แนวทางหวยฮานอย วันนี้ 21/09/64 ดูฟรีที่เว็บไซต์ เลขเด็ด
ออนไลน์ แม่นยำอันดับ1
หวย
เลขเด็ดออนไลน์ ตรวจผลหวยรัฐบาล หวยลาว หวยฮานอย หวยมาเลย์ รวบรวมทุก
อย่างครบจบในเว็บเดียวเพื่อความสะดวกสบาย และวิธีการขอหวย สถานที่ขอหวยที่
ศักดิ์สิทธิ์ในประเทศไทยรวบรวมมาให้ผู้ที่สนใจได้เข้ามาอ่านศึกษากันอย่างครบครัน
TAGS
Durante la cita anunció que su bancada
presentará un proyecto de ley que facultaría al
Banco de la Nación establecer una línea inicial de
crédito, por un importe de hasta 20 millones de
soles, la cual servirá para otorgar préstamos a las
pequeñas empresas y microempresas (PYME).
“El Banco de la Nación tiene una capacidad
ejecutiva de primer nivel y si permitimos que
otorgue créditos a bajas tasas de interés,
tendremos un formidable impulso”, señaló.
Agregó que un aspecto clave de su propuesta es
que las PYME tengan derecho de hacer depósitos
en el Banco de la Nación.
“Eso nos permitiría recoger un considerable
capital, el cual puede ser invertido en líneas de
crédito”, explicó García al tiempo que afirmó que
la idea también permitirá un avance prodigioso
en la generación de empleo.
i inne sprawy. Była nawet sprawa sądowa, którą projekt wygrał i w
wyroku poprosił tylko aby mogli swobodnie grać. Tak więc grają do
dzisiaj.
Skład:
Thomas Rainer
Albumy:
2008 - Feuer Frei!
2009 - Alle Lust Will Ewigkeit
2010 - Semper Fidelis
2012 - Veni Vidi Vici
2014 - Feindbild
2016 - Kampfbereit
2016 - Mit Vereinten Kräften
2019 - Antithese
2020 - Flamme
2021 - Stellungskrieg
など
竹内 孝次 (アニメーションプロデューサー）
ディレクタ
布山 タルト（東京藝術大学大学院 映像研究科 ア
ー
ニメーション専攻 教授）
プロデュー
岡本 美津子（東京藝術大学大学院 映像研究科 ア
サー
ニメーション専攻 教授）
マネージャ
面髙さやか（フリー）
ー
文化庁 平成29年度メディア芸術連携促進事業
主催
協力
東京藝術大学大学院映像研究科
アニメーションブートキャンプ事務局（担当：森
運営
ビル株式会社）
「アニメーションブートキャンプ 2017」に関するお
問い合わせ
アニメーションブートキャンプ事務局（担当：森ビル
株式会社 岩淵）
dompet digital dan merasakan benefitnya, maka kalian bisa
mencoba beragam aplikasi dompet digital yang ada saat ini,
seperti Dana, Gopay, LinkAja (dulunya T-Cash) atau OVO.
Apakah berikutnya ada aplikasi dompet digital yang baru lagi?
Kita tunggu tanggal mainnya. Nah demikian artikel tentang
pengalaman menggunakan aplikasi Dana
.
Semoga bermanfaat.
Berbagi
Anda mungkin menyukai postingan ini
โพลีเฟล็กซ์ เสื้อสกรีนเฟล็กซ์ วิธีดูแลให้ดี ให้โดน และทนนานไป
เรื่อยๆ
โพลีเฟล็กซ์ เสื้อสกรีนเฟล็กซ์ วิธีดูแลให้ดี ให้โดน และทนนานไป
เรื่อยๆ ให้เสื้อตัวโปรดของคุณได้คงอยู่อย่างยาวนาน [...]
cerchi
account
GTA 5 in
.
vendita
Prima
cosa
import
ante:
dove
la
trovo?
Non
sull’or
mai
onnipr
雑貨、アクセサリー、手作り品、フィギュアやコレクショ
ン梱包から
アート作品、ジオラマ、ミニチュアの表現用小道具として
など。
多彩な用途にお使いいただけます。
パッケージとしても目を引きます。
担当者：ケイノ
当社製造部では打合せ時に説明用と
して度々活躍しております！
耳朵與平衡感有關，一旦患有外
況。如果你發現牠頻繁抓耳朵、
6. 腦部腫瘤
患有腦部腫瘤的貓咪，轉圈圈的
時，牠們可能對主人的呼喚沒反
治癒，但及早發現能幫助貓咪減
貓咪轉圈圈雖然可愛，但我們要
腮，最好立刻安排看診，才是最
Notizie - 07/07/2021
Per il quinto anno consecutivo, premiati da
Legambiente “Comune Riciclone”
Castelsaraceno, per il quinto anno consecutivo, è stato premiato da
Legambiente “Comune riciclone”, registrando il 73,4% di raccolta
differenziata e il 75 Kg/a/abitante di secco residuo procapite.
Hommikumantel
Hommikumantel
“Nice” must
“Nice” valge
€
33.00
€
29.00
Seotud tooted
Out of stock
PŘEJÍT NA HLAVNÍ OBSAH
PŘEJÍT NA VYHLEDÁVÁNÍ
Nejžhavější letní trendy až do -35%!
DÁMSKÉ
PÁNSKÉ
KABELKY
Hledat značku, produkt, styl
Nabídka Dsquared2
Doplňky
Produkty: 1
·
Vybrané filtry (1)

• [EXERCISE DIRECTIONS]: Write out all the items above again, putting "Banco Central" in place of every "Banco de la Nación" and changing nothing else.

• [RESPONSE TO THE TASK]:
แนวทางหวยฮานอย วันนี้ 21/09/64 ดูฟรีที่เว็บไซต์ เลขเด็ด
ออนไลน์ แม่นยำอันดับ1
หวย
เลขเด็ดออนไลน์ ตรวจผลหวยรัฐบาล หวยลาว หวยฮานอย หวยมาเลย์ รวบรวมทุก
อย่างครบจบในเว็บเดียวเพื่อความสะดวกสบาย และวิธีการขอหวย สถานที่ขอหวยที่
ศักดิ์สิทธิ์ในประเทศไทยรวบรวมมาให้ผู้ที่สนใจได้เข้ามาอ่านศึกษากันอย่างครบครัน
TAGS
Durante la cita anunció que su bancada
presentará un proyecto de ley que facultaría al
Banco Central establecer una línea inicial de
crédito, por un importe de hasta 20 millones de
soles, la cual servirá para otorgar préstamos a las
pequeñas empresas y microempresas (PYME).
“El Banco Central tiene una capacidad
ejecutiva de primer nivel y si permitimos que
otorgue créditos a bajas tasas de interés,
tendremos un formidable impulso”, señaló.
Agregó que un aspecto clave de su propuesta es
que las PYME tengan derecho de hacer depósitos
en el Banco Central.
“Eso nos permitiría recoger un considerable
capital, el cual puede ser invertido en líneas de
crédito”, explicó García al tiempo que afirmó que
la idea también permitirá un avance prodigioso
en la generación de empleo.
i inne sprawy. Była nawet sprawa sądowa, którą projekt wygrał i w
wyroku poprosił tylko aby mogli swobodnie grać. Tak więc grają do
dzisiaj.
Skład:
Thomas Rainer
Albumy:
2008 - Feuer Frei!
2009 - Alle Lust Will Ewigkeit
2010 - Semper Fidelis
2012 - Veni Vidi Vici
2014 - Feindbild
2016 - Kampfbereit
2016 - Mit Vereinten Kräften
2019 - Antithese
2020 - Flamme
2021 - Stellungskrieg
など
竹内 孝次 (アニメーションプロデューサー）
ディレクタ
布山 タルト（東京藝術大学大学院 映像研究科 ア
ー
ニメーション専攻 教授）
プロデュー
岡本 美津子（東京藝術大学大学院 映像研究科 ア
サー
ニメーション専攻 教授）
マネージャ
面髙さやか（フリー）
ー
文化庁 平成29年度メディア芸術連携促進事業
主催
協力
東京藝術大学大学院映像研究科
アニメーションブートキャンプ事務局（担当：森
運営
ビル株式会社）
「アニメーションブートキャンプ 2017」に関するお
問い合わせ
アニメーションブートキャンプ事務局（担当：森ビル
株式会社 岩淵）
dompet digital dan merasakan benefitnya, maka kalian bisa
mencoba beragam aplikasi dompet digital yang ada saat ini,
seperti Dana, Gopay, LinkAja (dulunya T-Cash) atau OVO.
Apakah berikutnya ada aplikasi dompet digital yang baru lagi?
Kita tunggu tanggal mainnya. Nah demikian artikel tentang
pengalaman menggunakan aplikasi Dana
.
Semoga bermanfaat.
Berbagi
Anda mungkin menyukai postingan ini
โพลีเฟล็กซ์ เสื้อสกรีนเฟล็กซ์ วิธีดูแลให้ดี ให้โดน และทนนานไป
เรื่อยๆ
โพลีเฟล็กซ์ เสื้อสกรีนเฟล็กซ์ วิธีดูแลให้ดี ให้โดน และทนนานไป
เรื่อยๆ ให้เสื้อตัวโปรดของคุณได้คงอยู่อย่างยาวนาน [...]
cerchi
account
GTA 5 in
.
vendita
Prima
cosa
import
ante:
dove
la
trovo?
Non
sull’or
mai
onnipr
雑貨、アクセサリー、手作り品、フィギュアやコレクショ
ン梱包から
アート作品、ジオラマ、ミニチュアの表現用小道具として
など。
多彩な用途にお使いいただけます。
パッケージとしても目を引きます。
担当者：ケイノ
当社製造部では打合せ時に説明用と
して度々活躍しております！
耳朵與平衡感有關，一旦患有外
況。如果你發現牠頻繁抓耳朵、
6. 腦部腫瘤
患有腦部腫瘤的貓咪，轉圈圈的
時，牠們可能對主人的呼喚沒反
治癒，但及早發現能幫助貓咪減
貓咪轉圈圈雖然可愛，但我們要
腮，最好立刻安排看診，才是最
Notizie - 07/07/2021
Per il quinto anno consecutivo, premiati da
Legambiente “Comune Riciclone”
Castelsaraceno, per il quinto anno consecutivo, è stato premiato da
Legambiente “Comune riciclone”, registrando il 73,4% di raccolta
differenziata e il 75 Kg/a/abitante di secco residuo procapite.
Hommikumantel
Hommikumantel
“Nice” must
“Nice” valge
€
33.00
€
29.00
Seotud tooted
Out of stock
PŘEJÍT NA HLAVNÍ OBSAH
PŘEJÍT NA VYHLEDÁVÁNÍ
Nejžhavější letní trendy až do -35%!
DÁMSKÉ
PÁNSKÉ
KABELKY
Hledat značku, produkt, styl
Nabídka Dsquared2
Doplňky
Produkty: 1
·
Vybrané filtry (1)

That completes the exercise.